* Some trial and error as I try to power Seeduino Ethernet and 24 x Grove Chainable RGB LED *
By default the grove cables supply power to the LEDs from the seeduino. However this is too much current for the seeduino and it gets very hot.
So we need to divert the power lines for the LEDs to another source but keep the data lines going to Seeduino.
The problem is that the data lines and power lines use the same ground wire.
This seems like an easy solve right? Just bridge the ground lines between the Seeduino Ethernet power source and LED power source right? Like Adafruit have done on their tutorial for their very similar P9813 LED strip?
In our case this won’t work because the power supplies are different voltages and so can’t be the same supply with the same ground.
The Seeduino Ethernet needs 6 – 12v on it’s jack, the RGB LEDs need 5v.
Test A: I’m going to try a simple hack, which is powering the Seeduino Ethertnet via it’s FTDI connection at 5v directly. Then it will be ok to share the ground of these.
It’s not documented that you can do this. Neither the Seeduino Ethernet documentation or ArduinoBoardEthernet documentation mention powering via FTDI. So hopefully it doesn’t blow it up.
– Results 1
Getting warm, but not hot.
Ran for 10 minutes then froze when I bumped ethernet connection. Doesn’t seem to recover from having ethernet fail without a hard reset.
– Results 2
Ran for 30 minutes before I screwed it up by disconnecting my network.
– Results 3
Now connected to network wirelessly via a TPLink-TLWR702N in client mode.
Ran for 1hr:30 before I accidentally reset it.
Still kind of warm.
– Result 4
Ran for 30 mins before I accidentally reset it again.
This seems to be happening pretty easily, going to try an ethernet cable with a locking plug.
– Result 5
Better phsyical reliability with a locking plug rj45. Shook it around a whole bunch and no freezes, still giving good data. Guess I had a particularly bad connector on my previous cable. Still, it would be better if the seeduino could withstand losing it’s network connection for a moment without freezing.
LEARNING THE HARD WAY: Seems the disconnect issue with the Seeduino is only a problem when the rj45 is pulled from the seeduino itself. Pulling it at the destination or the network being unavailable in other ways doesn’t seem to bother it. So far in any case, needs more testing.
=== Conclusion ===
– You can power the Seeduino Ethernet using a regulated 5v source via the 5V and gnd pins on the FTDI header. However it gets quite warm, I would have reservations about using it for an ‘always on’ application.
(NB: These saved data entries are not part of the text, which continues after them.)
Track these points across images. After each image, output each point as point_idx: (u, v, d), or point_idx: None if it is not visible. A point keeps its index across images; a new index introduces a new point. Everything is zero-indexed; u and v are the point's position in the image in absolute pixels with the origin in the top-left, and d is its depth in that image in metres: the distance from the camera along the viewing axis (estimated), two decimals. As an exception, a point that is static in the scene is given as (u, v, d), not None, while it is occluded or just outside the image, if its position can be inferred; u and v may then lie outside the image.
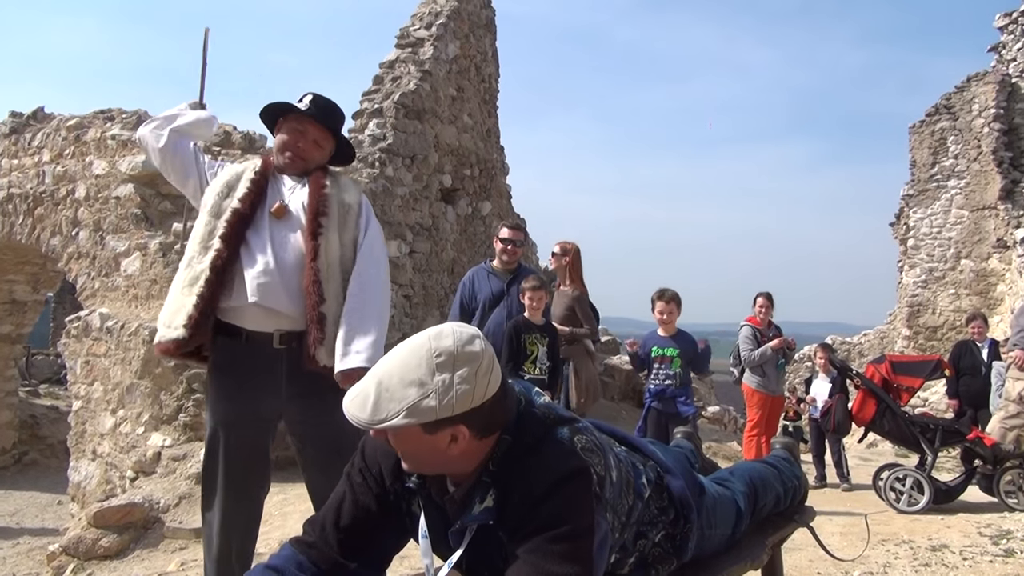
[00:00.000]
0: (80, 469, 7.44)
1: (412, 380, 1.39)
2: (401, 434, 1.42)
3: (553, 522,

– Large groups of the grove Chainable RGB LED can be powered by directly powering the chain post-microcontroller, as long as you share the ground connection between the microcontroller and seeduino.
– The seeduino ethernet network functionality freezes if you disconnect the cable while it’s working on UDP (and perhaps in other situations). The only way to get it back is a hard reset.